Information for Midwest Seminary of Bible Theology courses has been researched and compiled by many members in the Body of Christ. We have been blessed by gifted brothers and sisters from many areas of ministry.

We thank those who have helped to write and compile courses for our curriculum. We gratefully thank all those in five-fold ministry, helps and lay ministry that have labored with us. A special thank you is extended to authors of various books, and leadership of other Bible Colleges that have been so very giving and gracious to us. It is not possible to name everyone by name. Laborers with us have compiled over one hundred (100) courses.

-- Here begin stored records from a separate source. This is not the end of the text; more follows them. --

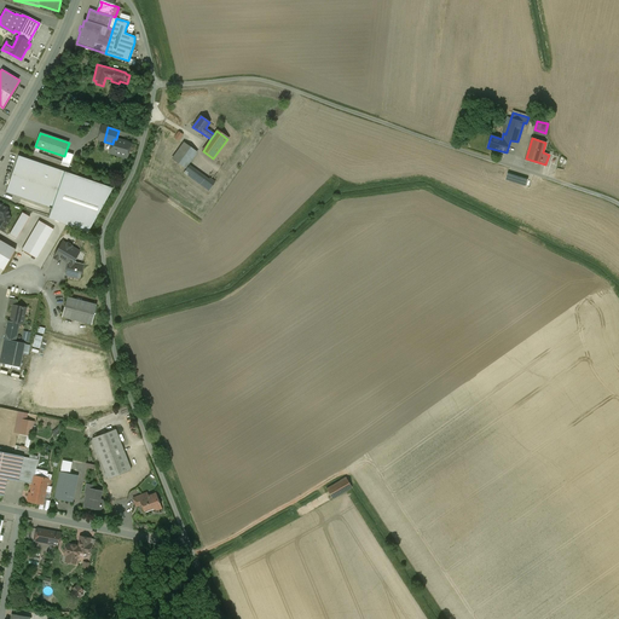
[(116,139),(114,139),(113,144),(109,152),(127,157),(131,144),(116,139)]
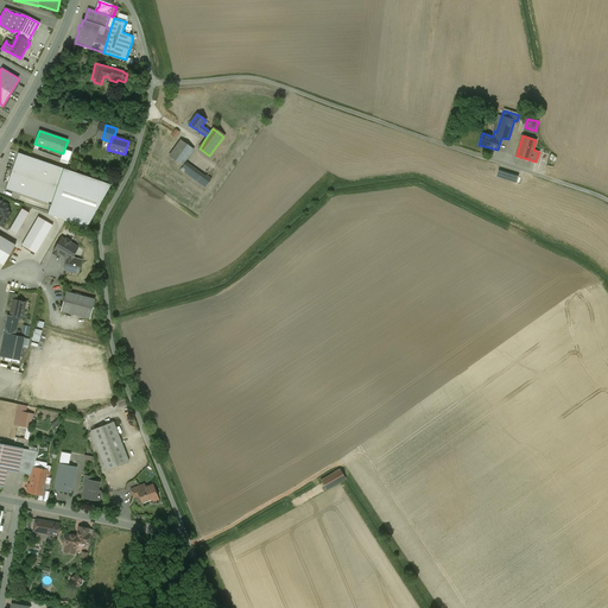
[(181,143),(170,157),(181,165),(191,151),(181,143)]
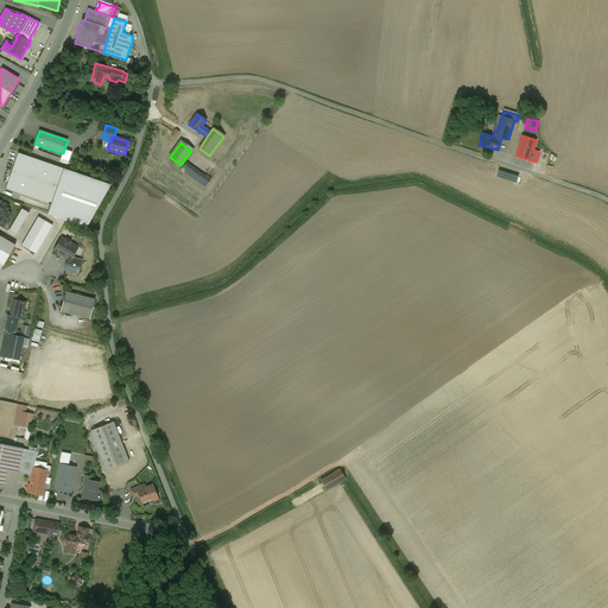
[(18,153),(5,189),(50,204),(51,204),(63,169),(18,153)]
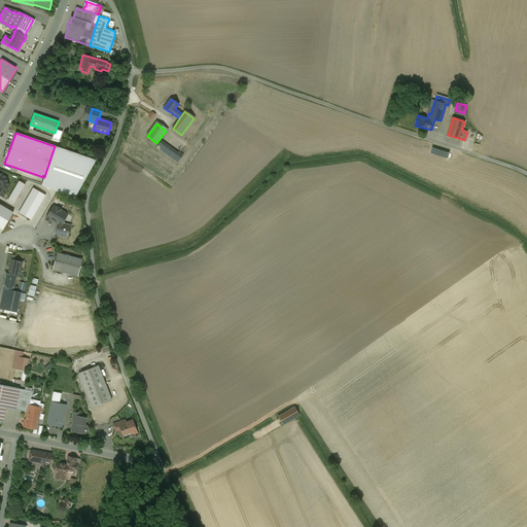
[(180,153),(164,141),(163,143),(160,140),(160,141),(155,146),(178,163),(183,155),(180,153)]
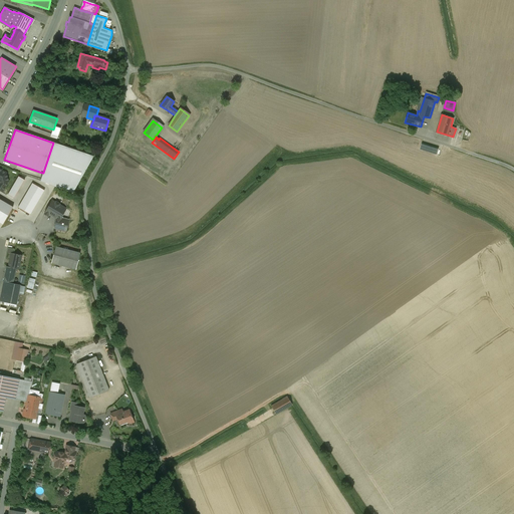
[(42,173),(40,181),(72,194),(93,157),(53,143),(43,173),(42,173)]
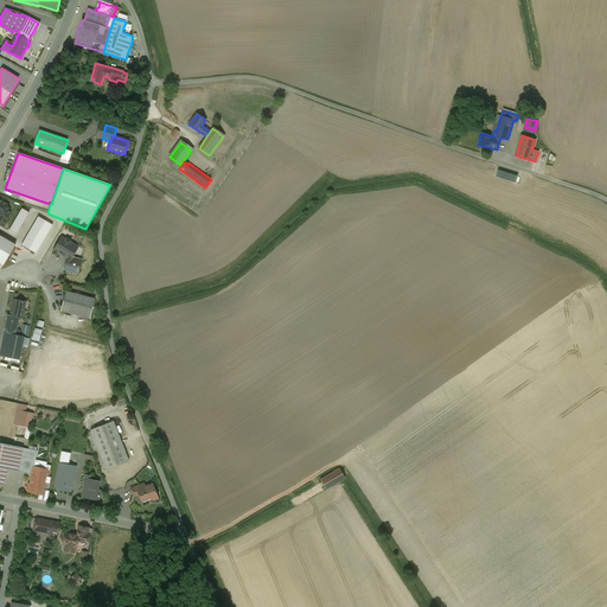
[(517,177),(502,172),(500,177),(516,183),(517,177)]
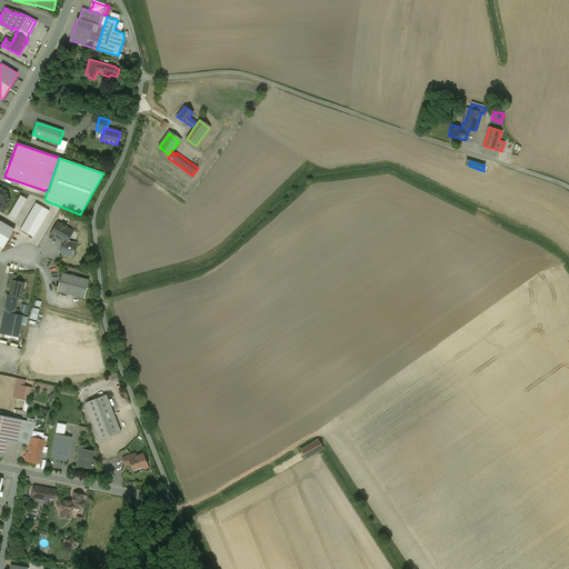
[(2,189),(0,187),(0,210),(2,212),(9,201),(7,191),(2,189)]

Let us all say "to God be the glory."

CHRISTIANS ARE CO-LABORERS

"Who then is Paul, and who is Apollos, but ministers by whom ye believed, even as the Lord gave to every man? I have planted, Apollos watered; but God gave the increase. So then neither is he that planteth any thing, neither he that watereth; but God that giveth the increase. Now he that planteth and he that watereth are one: and every man shall receive his own reward according to his own labor. For we are laborers together with God: ye are God's husbandry, ye are God's building. According to the grace of God which is given unto me, as a wise masterbuilder, I have laid the foundation, and another buildeth thereon. But let every man take heed how he buildeth thereupon. For other foundation can no man lay than that is laid, which is Jesus Christ."